* _Goal of the exercise_: Somewhere below, one line contains "6. SMART employs" and a later line contains "The licensed professional". Output those two lines and everything between them exactly, and nothing else.
_ _ _ _ _
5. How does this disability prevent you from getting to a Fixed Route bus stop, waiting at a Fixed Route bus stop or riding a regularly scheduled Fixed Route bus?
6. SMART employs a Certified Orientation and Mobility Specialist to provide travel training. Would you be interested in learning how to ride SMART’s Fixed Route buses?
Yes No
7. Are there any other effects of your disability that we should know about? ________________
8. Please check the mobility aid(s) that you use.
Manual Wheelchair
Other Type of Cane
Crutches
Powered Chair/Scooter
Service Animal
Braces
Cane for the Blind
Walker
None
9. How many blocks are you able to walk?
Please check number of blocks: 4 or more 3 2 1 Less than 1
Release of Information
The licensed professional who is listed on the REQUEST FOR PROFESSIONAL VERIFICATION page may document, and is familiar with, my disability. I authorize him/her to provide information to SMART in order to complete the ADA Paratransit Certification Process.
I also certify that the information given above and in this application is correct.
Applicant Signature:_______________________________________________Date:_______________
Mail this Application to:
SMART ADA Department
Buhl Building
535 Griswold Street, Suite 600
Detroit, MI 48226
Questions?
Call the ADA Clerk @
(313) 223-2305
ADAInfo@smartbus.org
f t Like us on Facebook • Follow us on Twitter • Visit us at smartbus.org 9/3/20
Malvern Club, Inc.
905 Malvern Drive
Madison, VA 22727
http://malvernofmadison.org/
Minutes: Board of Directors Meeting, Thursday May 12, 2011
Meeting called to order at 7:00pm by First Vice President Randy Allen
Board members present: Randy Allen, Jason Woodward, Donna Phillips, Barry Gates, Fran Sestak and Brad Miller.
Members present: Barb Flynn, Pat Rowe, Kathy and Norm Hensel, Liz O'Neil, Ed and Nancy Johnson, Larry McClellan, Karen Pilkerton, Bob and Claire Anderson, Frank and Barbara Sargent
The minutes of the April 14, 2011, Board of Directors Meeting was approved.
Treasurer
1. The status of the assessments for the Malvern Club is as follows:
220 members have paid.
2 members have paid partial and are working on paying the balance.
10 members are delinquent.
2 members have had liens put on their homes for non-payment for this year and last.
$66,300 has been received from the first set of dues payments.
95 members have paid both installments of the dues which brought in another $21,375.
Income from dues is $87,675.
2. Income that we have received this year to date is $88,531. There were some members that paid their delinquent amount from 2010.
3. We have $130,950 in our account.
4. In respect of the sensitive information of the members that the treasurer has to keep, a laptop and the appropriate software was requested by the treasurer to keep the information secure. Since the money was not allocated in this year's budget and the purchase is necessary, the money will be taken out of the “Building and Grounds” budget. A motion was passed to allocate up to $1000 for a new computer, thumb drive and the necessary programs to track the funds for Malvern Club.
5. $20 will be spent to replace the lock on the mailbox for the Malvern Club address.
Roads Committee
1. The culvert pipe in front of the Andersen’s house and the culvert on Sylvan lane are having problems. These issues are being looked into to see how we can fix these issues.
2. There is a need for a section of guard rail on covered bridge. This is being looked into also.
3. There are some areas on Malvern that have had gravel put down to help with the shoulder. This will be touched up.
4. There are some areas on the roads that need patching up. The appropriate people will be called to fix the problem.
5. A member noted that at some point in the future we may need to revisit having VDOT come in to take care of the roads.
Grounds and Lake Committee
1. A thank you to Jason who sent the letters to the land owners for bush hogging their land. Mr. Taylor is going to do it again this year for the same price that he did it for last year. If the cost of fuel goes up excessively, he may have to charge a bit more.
_ _ _ _ _
* _Completed exercise_:
6. SMART employs a Certified Orientation and Mobility Specialist to provide travel training. Would you be interested in learning how to ride SMART’s Fixed Route buses?
Yes No
7. Are there any other effects of your disability that we should know about? ________________
8. Please check the mobility aid(s) that you use.
Manual Wheelchair
Other Type of Cane
Crutches
Powered Chair/Scooter
Service Animal
Braces
Cane for the Blind
Walker
None
9. How many blocks are you able to walk?
Please check number of blocks: 4 or more 3 2 1 Less than 1
Release of Information
The licensed professional who is listed on the REQUEST FOR PROFESSIONAL VERIFICATION page may document, and is familiar with, my disability. I authorize him/her to provide information to SMART in order to complete the ADA Paratransit Certification Process.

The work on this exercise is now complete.